2023 Spring Meeting and 19th Global Congress on Process Safety

(47b) National Energy Technology Laboratory Direct Air Capture Center

In 2022 Congress authorized the $25M National Energy Technology Laboratory Direct Air Capture Center. The facility will be specifically targeted at accelerating the commercialization of technologies beyond the conceptual stage which have not yet reached full pilot-scale (TRL 3 to 6). The ability to operate over a wide range of conditions will help the developers to understand how their technologies respond in different climates, from summer to winter and arid to tropical.

NETL recognizes that DAC technology is still early in its evolution, and a wide variety of highly varied technologies are being explored. The Center will be designed with substantial flexibility to accommodate the rapidly evolving technological landscape. Testing systems at three scales will be included: lab-scale systems designed to examine the long-term stability of DAC materials, bench-scale module testing systems capable of probing flow dynamics, and small pilot-scale skid rooms able to test prototype DAC units under a wide variety of climate conditions.

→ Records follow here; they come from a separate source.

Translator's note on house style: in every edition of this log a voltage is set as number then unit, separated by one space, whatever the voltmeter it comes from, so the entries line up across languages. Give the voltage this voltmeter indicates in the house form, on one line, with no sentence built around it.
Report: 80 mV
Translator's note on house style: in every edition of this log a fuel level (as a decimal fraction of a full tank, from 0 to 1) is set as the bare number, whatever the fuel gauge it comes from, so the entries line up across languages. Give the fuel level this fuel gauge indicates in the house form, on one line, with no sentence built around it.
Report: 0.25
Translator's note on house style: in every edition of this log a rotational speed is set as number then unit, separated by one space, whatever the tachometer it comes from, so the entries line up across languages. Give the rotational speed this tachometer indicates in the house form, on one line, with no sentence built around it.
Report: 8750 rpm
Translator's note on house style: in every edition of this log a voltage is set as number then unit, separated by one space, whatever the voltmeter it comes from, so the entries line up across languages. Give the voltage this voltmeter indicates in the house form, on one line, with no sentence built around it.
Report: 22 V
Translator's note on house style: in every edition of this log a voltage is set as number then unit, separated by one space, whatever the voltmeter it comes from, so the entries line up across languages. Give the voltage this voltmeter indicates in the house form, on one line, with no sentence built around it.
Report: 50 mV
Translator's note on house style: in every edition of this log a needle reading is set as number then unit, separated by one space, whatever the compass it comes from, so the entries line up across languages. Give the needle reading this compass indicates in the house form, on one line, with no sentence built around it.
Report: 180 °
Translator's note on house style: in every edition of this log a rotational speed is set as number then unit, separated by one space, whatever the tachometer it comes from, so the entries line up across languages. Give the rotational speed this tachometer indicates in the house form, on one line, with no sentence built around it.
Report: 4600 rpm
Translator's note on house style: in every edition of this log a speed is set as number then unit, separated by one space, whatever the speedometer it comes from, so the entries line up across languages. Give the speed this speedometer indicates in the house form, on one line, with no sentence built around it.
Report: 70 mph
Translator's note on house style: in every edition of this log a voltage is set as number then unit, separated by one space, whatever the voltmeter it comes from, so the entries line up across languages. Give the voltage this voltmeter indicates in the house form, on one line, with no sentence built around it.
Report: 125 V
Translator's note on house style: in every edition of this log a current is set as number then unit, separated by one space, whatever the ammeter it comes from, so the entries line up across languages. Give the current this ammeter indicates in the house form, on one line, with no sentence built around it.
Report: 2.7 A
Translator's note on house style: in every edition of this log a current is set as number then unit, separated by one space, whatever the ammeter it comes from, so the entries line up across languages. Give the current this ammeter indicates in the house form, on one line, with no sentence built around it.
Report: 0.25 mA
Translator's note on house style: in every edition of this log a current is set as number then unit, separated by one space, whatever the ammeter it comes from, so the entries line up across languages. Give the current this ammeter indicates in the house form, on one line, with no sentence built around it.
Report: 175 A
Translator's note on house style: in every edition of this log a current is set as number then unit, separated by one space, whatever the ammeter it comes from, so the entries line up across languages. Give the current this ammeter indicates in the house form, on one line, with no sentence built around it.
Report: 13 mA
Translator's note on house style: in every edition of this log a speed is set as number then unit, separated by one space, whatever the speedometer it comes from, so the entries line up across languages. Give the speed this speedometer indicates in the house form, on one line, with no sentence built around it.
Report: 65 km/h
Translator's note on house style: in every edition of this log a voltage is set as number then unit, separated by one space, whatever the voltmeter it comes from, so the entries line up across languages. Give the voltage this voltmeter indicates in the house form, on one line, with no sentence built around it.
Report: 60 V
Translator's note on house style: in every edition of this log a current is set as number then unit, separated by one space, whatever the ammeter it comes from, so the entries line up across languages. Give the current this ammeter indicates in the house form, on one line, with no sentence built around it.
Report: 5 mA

The NETL DAC Center will feature dedicated engineering, technician, scientific and logistical support for experimental system design, installation, operation of experiments, and interpretation of results for projects including but not limited to kinetics of absorption/desorption, thermal duty, and post-mortem elemental characterization to understand degradation.

The NETL DAC Center projects will also have access to dedicated process modeling and analysis to evaluate the technoeconomic aspects of new technologies. NETL’s Systems Engineering and Analysis (SEA) team, the Carbon Capture Simulation Initiative (CCSI), and the Institute for the Design of Advanced Energy Systems (IDAES) are all potential collaborators with NETL’s testing partners from industry, academia, and other research institutions. NETL also has world class capabilities in device scale modeling (i.e., MFIX) that will be available to help design more efficient contactors and optimize unique internal configurations that can be realized by advanced manufacturing.

The talk will cover the design and capabilities of the center, the planned availability, and feedback will be solicited from the audience on DAC testing needs.